What the task requires → Rewrite the entries below, changing "Is it true that" to "Is it correct that" wherever it occurs and leaving every other line unchanged.

******

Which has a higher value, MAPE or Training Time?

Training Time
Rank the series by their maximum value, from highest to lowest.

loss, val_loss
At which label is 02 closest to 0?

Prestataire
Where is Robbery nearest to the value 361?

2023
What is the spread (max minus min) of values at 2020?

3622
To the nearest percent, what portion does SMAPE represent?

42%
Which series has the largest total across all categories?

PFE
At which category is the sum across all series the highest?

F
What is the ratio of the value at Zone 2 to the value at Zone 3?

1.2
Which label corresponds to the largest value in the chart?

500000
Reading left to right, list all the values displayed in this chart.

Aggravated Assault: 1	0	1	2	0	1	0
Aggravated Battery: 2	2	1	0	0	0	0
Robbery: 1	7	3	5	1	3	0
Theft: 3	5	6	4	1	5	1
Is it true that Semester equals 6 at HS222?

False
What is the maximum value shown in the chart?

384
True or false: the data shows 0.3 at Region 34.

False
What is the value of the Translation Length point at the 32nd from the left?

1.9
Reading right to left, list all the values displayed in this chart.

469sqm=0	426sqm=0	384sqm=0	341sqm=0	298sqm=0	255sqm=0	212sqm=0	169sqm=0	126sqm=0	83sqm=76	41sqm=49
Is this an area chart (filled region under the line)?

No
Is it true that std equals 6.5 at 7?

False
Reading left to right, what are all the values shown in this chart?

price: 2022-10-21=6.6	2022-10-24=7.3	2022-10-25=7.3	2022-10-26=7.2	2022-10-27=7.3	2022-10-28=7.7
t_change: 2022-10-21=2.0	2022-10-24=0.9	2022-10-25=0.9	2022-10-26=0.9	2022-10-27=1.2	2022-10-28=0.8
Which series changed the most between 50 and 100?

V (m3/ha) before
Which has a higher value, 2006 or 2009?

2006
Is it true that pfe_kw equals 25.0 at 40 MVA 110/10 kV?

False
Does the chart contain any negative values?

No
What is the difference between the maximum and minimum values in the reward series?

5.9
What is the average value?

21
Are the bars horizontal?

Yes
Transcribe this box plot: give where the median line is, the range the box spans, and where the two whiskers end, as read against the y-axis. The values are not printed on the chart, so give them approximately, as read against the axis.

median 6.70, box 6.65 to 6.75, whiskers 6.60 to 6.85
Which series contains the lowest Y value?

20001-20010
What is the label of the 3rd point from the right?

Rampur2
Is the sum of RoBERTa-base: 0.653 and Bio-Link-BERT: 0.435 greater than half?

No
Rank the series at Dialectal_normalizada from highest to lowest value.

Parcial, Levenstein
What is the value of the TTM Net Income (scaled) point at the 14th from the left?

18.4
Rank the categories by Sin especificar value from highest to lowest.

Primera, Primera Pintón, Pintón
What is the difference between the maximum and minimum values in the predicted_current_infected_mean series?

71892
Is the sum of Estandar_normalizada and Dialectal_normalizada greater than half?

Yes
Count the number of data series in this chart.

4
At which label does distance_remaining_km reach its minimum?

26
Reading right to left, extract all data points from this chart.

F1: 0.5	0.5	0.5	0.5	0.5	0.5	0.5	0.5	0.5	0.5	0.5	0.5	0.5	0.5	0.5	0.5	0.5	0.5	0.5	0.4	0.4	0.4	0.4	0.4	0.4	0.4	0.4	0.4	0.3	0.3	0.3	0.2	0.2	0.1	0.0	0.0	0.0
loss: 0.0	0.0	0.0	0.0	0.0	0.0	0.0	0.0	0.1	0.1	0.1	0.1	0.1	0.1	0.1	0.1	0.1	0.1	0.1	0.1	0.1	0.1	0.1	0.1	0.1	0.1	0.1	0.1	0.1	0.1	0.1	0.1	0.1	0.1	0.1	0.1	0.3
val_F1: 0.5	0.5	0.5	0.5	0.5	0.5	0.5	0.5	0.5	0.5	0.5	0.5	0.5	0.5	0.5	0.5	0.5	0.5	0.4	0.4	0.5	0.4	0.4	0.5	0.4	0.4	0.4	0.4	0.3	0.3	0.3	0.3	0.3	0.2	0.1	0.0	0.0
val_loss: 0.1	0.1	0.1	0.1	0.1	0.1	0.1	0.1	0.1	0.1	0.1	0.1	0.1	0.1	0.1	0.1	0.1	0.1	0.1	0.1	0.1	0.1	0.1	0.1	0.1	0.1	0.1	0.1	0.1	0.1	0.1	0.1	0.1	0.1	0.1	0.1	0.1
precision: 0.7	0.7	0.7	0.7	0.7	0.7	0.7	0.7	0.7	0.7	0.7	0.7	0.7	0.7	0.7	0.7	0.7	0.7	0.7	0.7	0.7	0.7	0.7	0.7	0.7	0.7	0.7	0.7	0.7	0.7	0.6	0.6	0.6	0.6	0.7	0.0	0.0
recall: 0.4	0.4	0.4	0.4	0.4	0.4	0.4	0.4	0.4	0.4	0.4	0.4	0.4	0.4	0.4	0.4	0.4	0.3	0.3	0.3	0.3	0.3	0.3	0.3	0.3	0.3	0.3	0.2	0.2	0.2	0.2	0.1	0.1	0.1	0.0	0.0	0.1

******

Answer →
Which has a higher value, MAPE or Training Time?

Training Time
Rank the series by their maximum value, from highest to lowest.

loss, val_loss
At which label is 02 closest to 0?

Prestataire
Where is Robbery nearest to the value 361?

2023
What is the spread (max minus min) of values at 2020?

3622
To the nearest percent, what portion does SMAPE represent?

42%
Which series has the largest total across all categories?

PFE
At which category is the sum across all series the highest?

F
What is the ratio of the value at Zone 2 to the value at Zone 3?

1.2
Which label corresponds to the largest value in the chart?

500000
Reading left to right, list all the values displayed in this chart.

Aggravated Assault: 1	0	1	2	0	1	0
Aggravated Battery: 2	2	1	0	0	0	0
Robbery: 1	7	3	5	1	3	0
Theft: 3	5	6	4	1	5	1
Is it correct that Semester equals 6 at HS222?

False
What is the maximum value shown in the chart?

384
True or false: the data shows 0.3 at Region 34.

False
What is the value of the Translation Length point at the 32nd from the left?

1.9
Reading right to left, list all the values displayed in this chart.

469sqm=0	426sqm=0	384sqm=0	341sqm=0	298sqm=0	255sqm=0	212sqm=0	169sqm=0	126sqm=0	83sqm=76	41sqm=49
Is this an area chart (filled region under the line)?

No
Is it correct that std equals 6.5 at 7?

False
Reading left to right, what are all the values shown in this chart?

price: 2022-10-21=6.6	2022-10-24=7.3	2022-10-25=7.3	2022-10-26=7.2	2022-10-27=7.3	2022-10-28=7.7
t_change: 2022-10-21=2.0	2022-10-24=0.9	2022-10-25=0.9	2022-10-26=0.9	2022-10-27=1.2	2022-10-28=0.8
Which series changed the most between 50 and 100?

V (m3/ha) before
Which has a higher value, 2006 or 2009?

2006
Is it correct that pfe_kw equals 25.0 at 40 MVA 110/10 kV?

False
Does the chart contain any negative values?

No
What is the difference between the maximum and minimum values in the reward series?

5.9
What is the average value?

21
Are the bars horizontal?

Yes
Transcribe this box plot: give where the median line is, the range the box spans, and where the two whiskers end, as read against the y-axis. The values are not printed on the chart, so give them approximately, as read against the axis.

median 6.70, box 6.65 to 6.75, whiskers 6.60 to 6.85
Which series contains the lowest Y value?

20001-20010
What is the label of the 3rd point from the right?

Rampur2
Is the sum of RoBERTa-base: 0.653 and Bio-Link-BERT: 0.435 greater than half?

No
Rank the series at Dialectal_normalizada from highest to lowest value.

Parcial, Levenstein
What is the value of the TTM Net Income (scaled) point at the 14th from the left?

18.4
Rank the categories by Sin especificar value from highest to lowest.

Primera, Primera Pintón, Pintón
What is the difference between the maximum and minimum values in the predicted_current_infected_mean series?

71892
Is the sum of Estandar_normalizada and Dialectal_normalizada greater than half?

Yes
Count the number of data series in this chart.

4
At which label does distance_remaining_km reach its minimum?

26
Reading right to left, extract all data points from this chart.

F1: 0.5	0.5	0.5	0.5	0.5	0.5	0.5	0.5	0.5	0.5	0.5	0.5	0.5	0.5	0.5	0.5	0.5	0.5	0.5	0.4	0.4	0.4	0.4	0.4	0.4	0.4	0.4	0.4	0.3	0.3	0.3	0.2	0.2	0.1	0.0	0.0	0.0
loss: 0.0	0.0	0.0	0.0	0.0	0.0	0.0	0.0	0.1	0.1	0.1	0.1	0.1	0.1	0.1	0.1	0.1	0.1	0.1	0.1	0.1	0.1	0.1	0.1	0.1	0.1	0.1	0.1	0.1	0.1	0.1	0.1	0.1	0.1	0.1	0.1	0.3
val_F1: 0.5	0.5	0.5	0.5	0.5	0.5	0.5	0.5	0.5	0.5	0.5	0.5	0.5	0.5	0.5	0.5	0.5	0.5	0.4	0.4	0.5	0.4	0.4	0.5	0.4	0.4	0.4	0.4	0.3	0.3	0.3	0.3	0.3	0.2	0.1	0.0	0.0
val_loss: 0.1	0.1	0.1	0.1	0.1	0.1	0.1	0.1	0.1	0.1	0.1	0.1	0.1	0.1	0.1	0.1	0.1	0.1	0.1	0.1	0.1	0.1	0.1	0.1	0.1	0.1	0.1	0.1	0.1	0.1	0.1	0.1	0.1	0.1	0.1	0.1	0.1
precision: 0.7	0.7	0.7	0.7	0.7	0.7	0.7	0.7	0.7	0.7	0.7	0.7	0.7	0.7	0.7	0.7	0.7	0.7	0.7	0.7	0.7	0.7	0.7	0.7	0.7	0.7	0.7	0.7	0.7	0.7	0.6	0.6	0.6	0.6	0.7	0.0	0.0
recall: 0.4	0.4	0.4	0.4	0.4	0.4	0.4	0.4	0.4	0.4	0.4	0.4	0.4	0.4	0.4	0.4	0.4	0.3	0.3	0.3	0.3	0.3	0.3	0.3	0.3	0.3	0.3	0.2	0.2	0.2	0.2	0.1	0.1	0.1	0.0	0.0	0.1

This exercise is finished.